As it was said in the reading, it’s easy as the reader to walk away from a reading with only the interpretation of the author’s words as your own. This makes reading “disinteresting” and “not revolutionary”. I have to agree. I personally try to understand what a person is trying to say with no bias of my own. However, if someone says something that does offend me, I call it out from the jump to understand if I just interpreted their words wrong or if they are being rude.

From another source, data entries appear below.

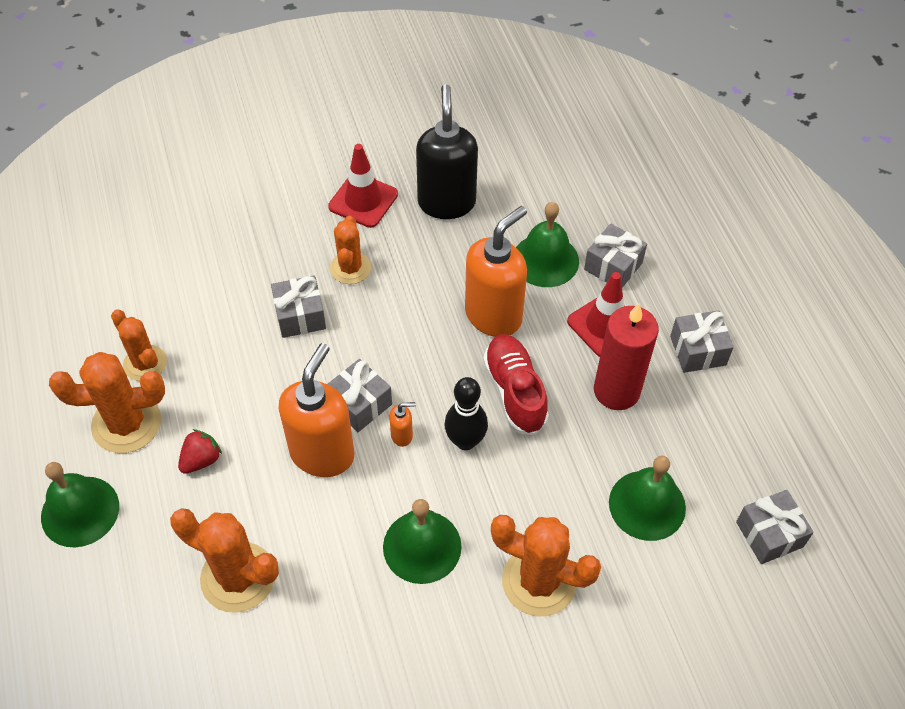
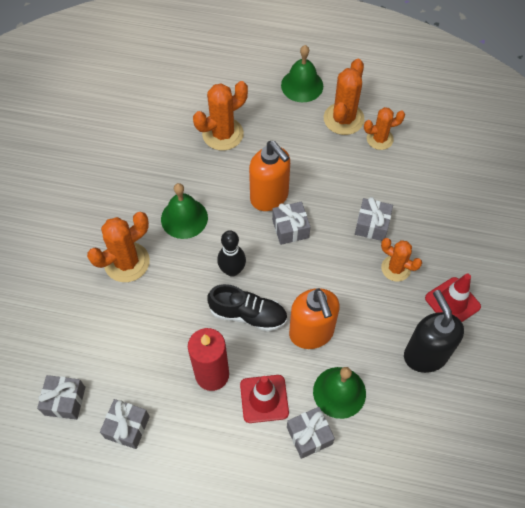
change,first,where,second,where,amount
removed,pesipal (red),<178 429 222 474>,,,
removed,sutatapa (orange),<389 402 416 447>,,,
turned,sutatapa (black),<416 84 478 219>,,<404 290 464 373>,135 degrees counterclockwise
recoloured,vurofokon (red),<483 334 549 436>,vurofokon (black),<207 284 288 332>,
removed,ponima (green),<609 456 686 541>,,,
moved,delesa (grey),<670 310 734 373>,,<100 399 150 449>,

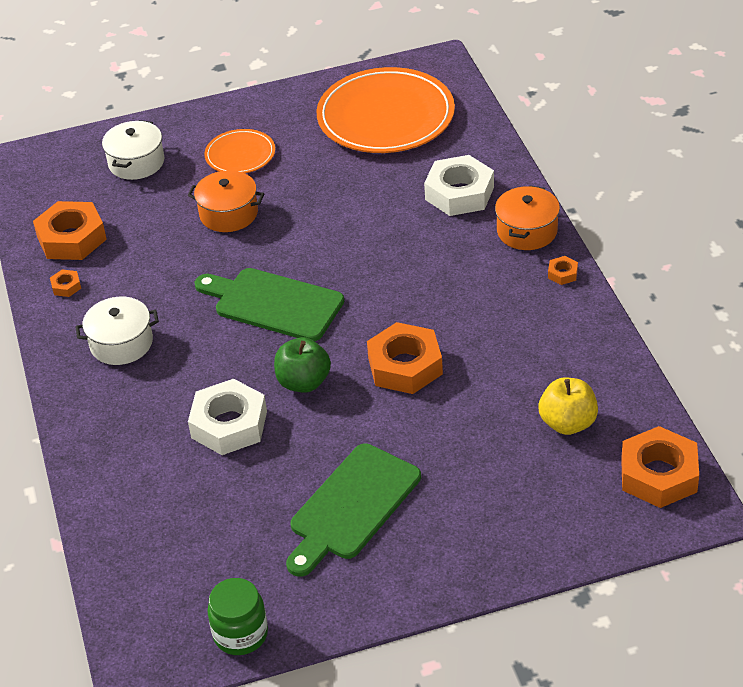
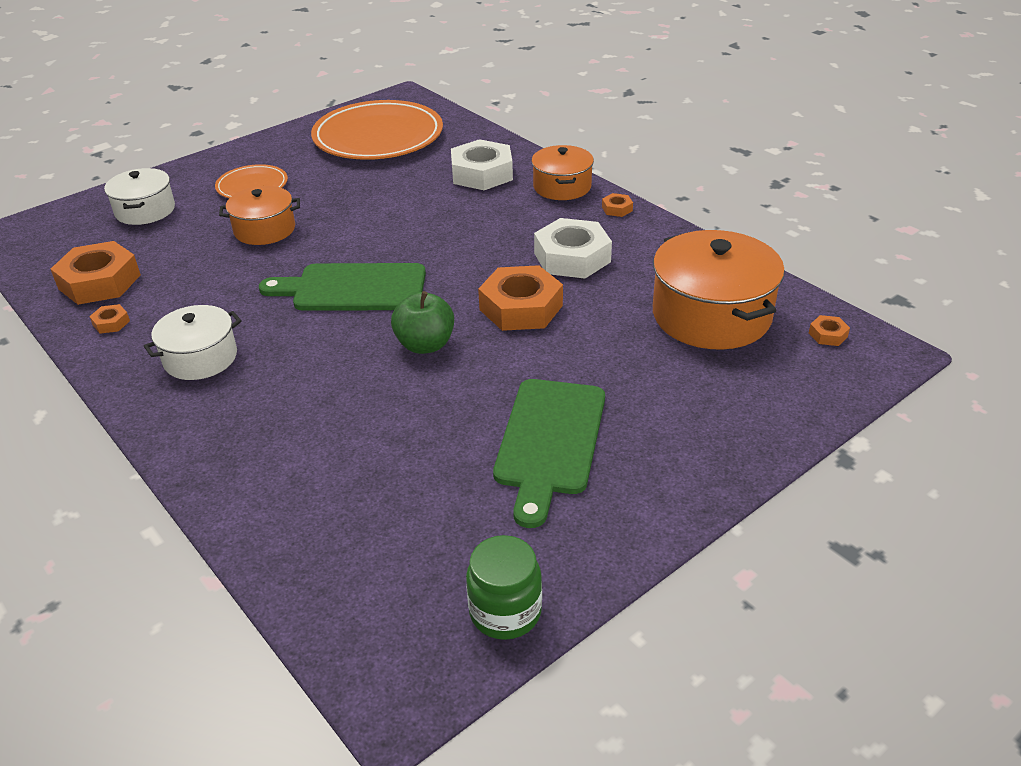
change,first,where,second,where,amount
moved,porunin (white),<188 379 267 455>,,<534 218 612 278>,
replaced,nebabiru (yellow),<539 378 598 435>,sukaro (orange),<653 230 785 350>,
resized,porunin (orange),<621 426 699 508>,,<809 315 850 346>,x0.43

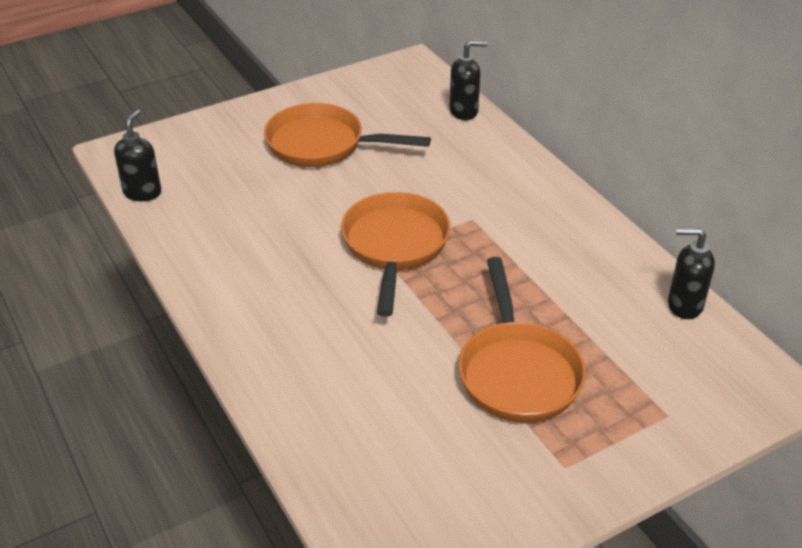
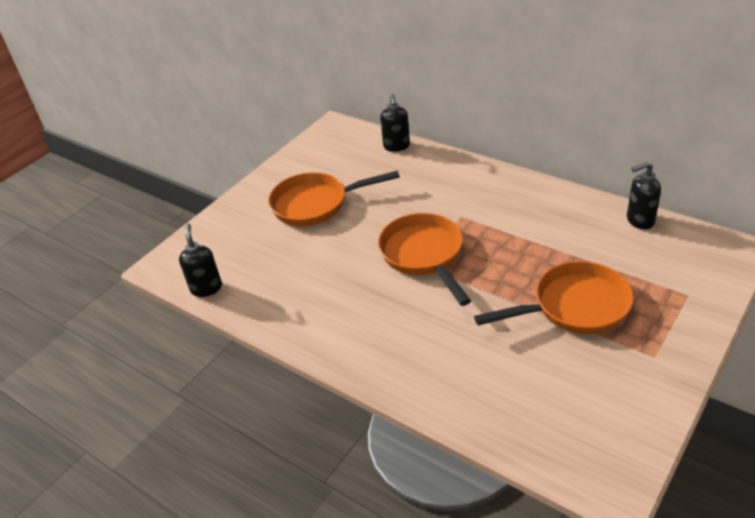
change,first,where,second,where,amount
turned,sutatapa (black),<449 40 488 120>,,<380 94 410 152>,120 degrees clockwise
turned,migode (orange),<458 257 586 423>,,<474 261 634 334>,75 degrees counterclockwise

I think the terms “queer” and “dyke” have gravitated from offensive terms to empowering terms because the communities which these words are targeted towards have claim the words as their own. They no longer let the words have power over them because they are much stronger than any word could ever try to make them seem. The terms “queer” and “dyke” are words that I personally never use to avoid offending anyone. I do think these are words that are okay to use in the right context. Context is everything. They should never be used in a derogatory or hateful way.

Ch. 2 Q. 1: Authorship

This piece of writing can be read as both a parody or a serious piece of writing. Of course, the author may have intended for it to be silly and inconsequential, but the way a piece of work is perceived by an audience is out of an author’s control. For example, the movie Pulp Fiction is a cult-classic for many people; it’s part of a canon. Just because many people love it and think it’s brilliant, dark humor doesn’t mean I have to view it as so. I could think it’s confusing and distasteful (I don’t.) Also, the movie Rocky Horror Picture Show is another cult-classic. I love that movie. I think it’s funny, entertaining, and legendary, but the true intention of this film was to parody 60’s science-fiction film culture.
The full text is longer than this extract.